Task: Retype the whole listing exactly. Leave out pictures.

Input data:
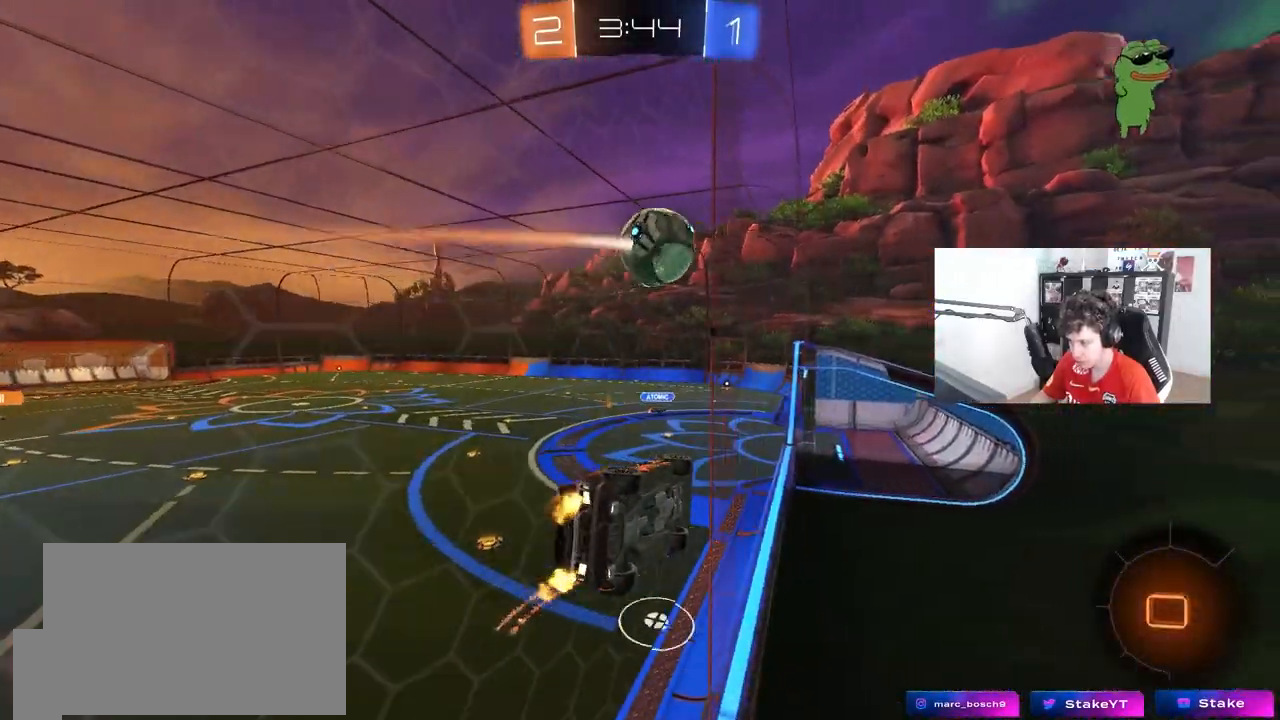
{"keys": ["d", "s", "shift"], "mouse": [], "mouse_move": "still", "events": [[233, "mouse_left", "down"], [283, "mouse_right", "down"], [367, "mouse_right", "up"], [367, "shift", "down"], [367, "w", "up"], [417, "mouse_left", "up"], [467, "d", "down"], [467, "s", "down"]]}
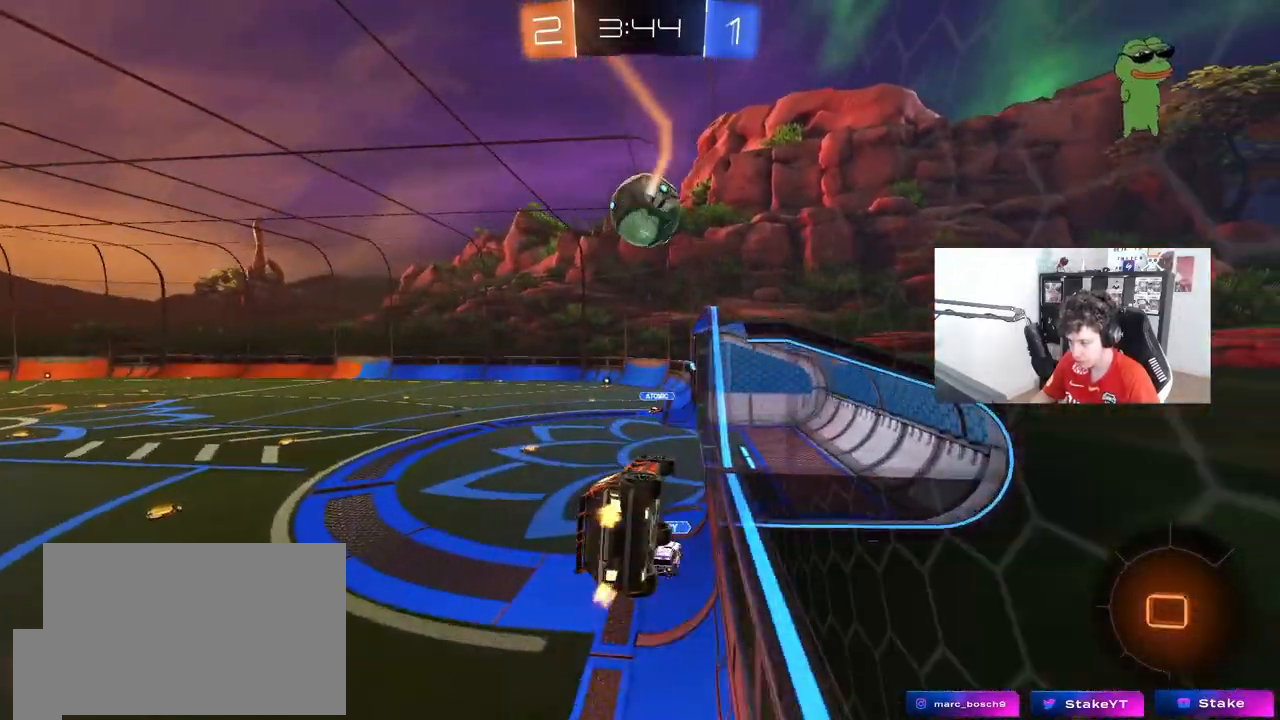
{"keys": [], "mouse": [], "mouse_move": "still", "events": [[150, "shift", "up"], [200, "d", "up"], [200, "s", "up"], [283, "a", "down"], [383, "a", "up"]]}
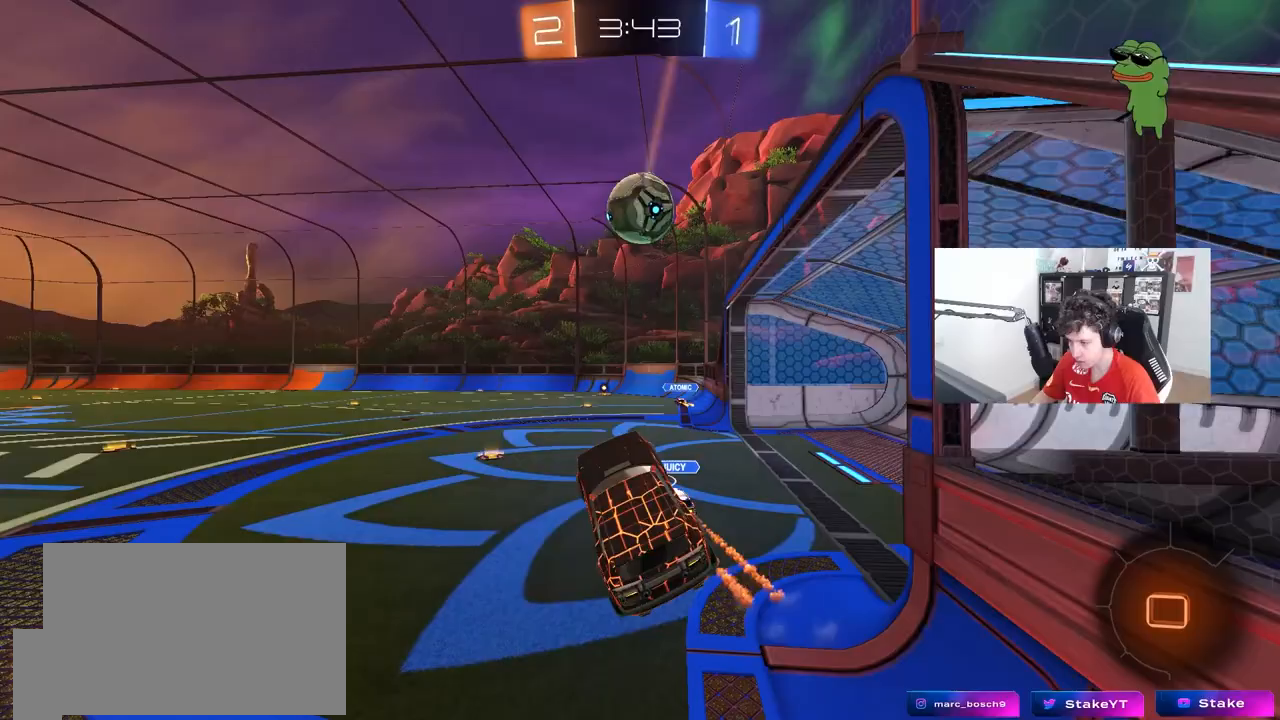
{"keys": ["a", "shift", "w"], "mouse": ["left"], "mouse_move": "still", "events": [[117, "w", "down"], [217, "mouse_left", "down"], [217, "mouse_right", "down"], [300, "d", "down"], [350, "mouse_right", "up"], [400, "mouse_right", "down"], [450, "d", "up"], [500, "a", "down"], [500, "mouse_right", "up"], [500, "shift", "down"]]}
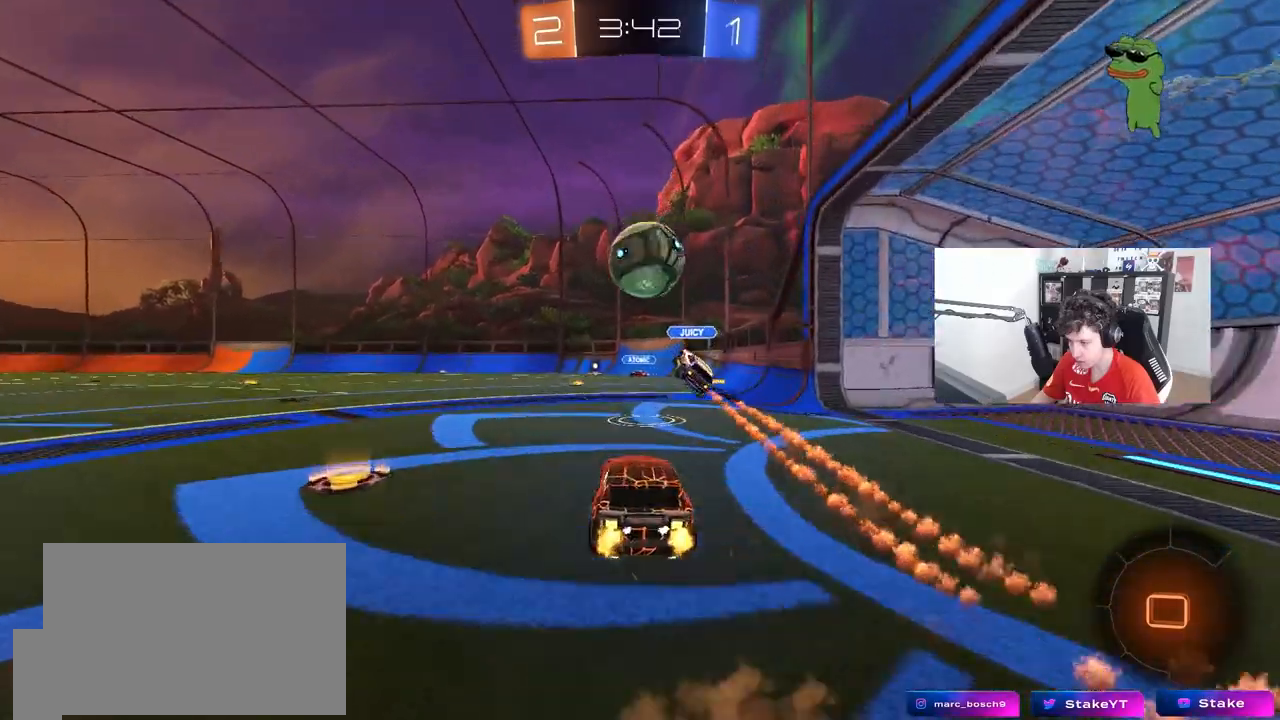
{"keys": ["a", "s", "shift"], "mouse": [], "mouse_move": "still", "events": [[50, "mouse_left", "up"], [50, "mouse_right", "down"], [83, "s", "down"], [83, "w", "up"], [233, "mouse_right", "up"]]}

Problem solution:
{"keys": ["d", "s", "shift"], "mouse": [], "mouse_move": "still", "events": [[233, "mouse_left", "down"], [283, "mouse_right", "down"], [367, "mouse_right", "up"], [367, "shift", "down"], [367, "w", "up"], [417, "mouse_left", "up"], [467, "d", "down"], [467, "s", "down"]]}
{"keys": [], "mouse": [], "mouse_move": "still", "events": [[150, "shift", "up"], [200, "d", "up"], [200, "s", "up"], [283, "a", "down"], [383, "a", "up"]]}
{"keys": ["a", "shift", "w"], "mouse": ["left"], "mouse_move": "still", "events": [[117, "w", "down"], [217, "mouse_left", "down"], [217, "mouse_right", "down"], [300, "d", "down"], [350, "mouse_right", "up"], [400, "mouse_right", "down"], [450, "d", "up"], [500, "a", "down"], [500, "mouse_right", "up"], [500, "shift", "down"]]}
{"keys": ["a", "s", "shift"], "mouse": [], "mouse_move": "still", "events": [[50, "mouse_left", "up"], [50, "mouse_right", "down"], [83, "s", "down"], [83, "w", "up"], [233, "mouse_right", "up"]]}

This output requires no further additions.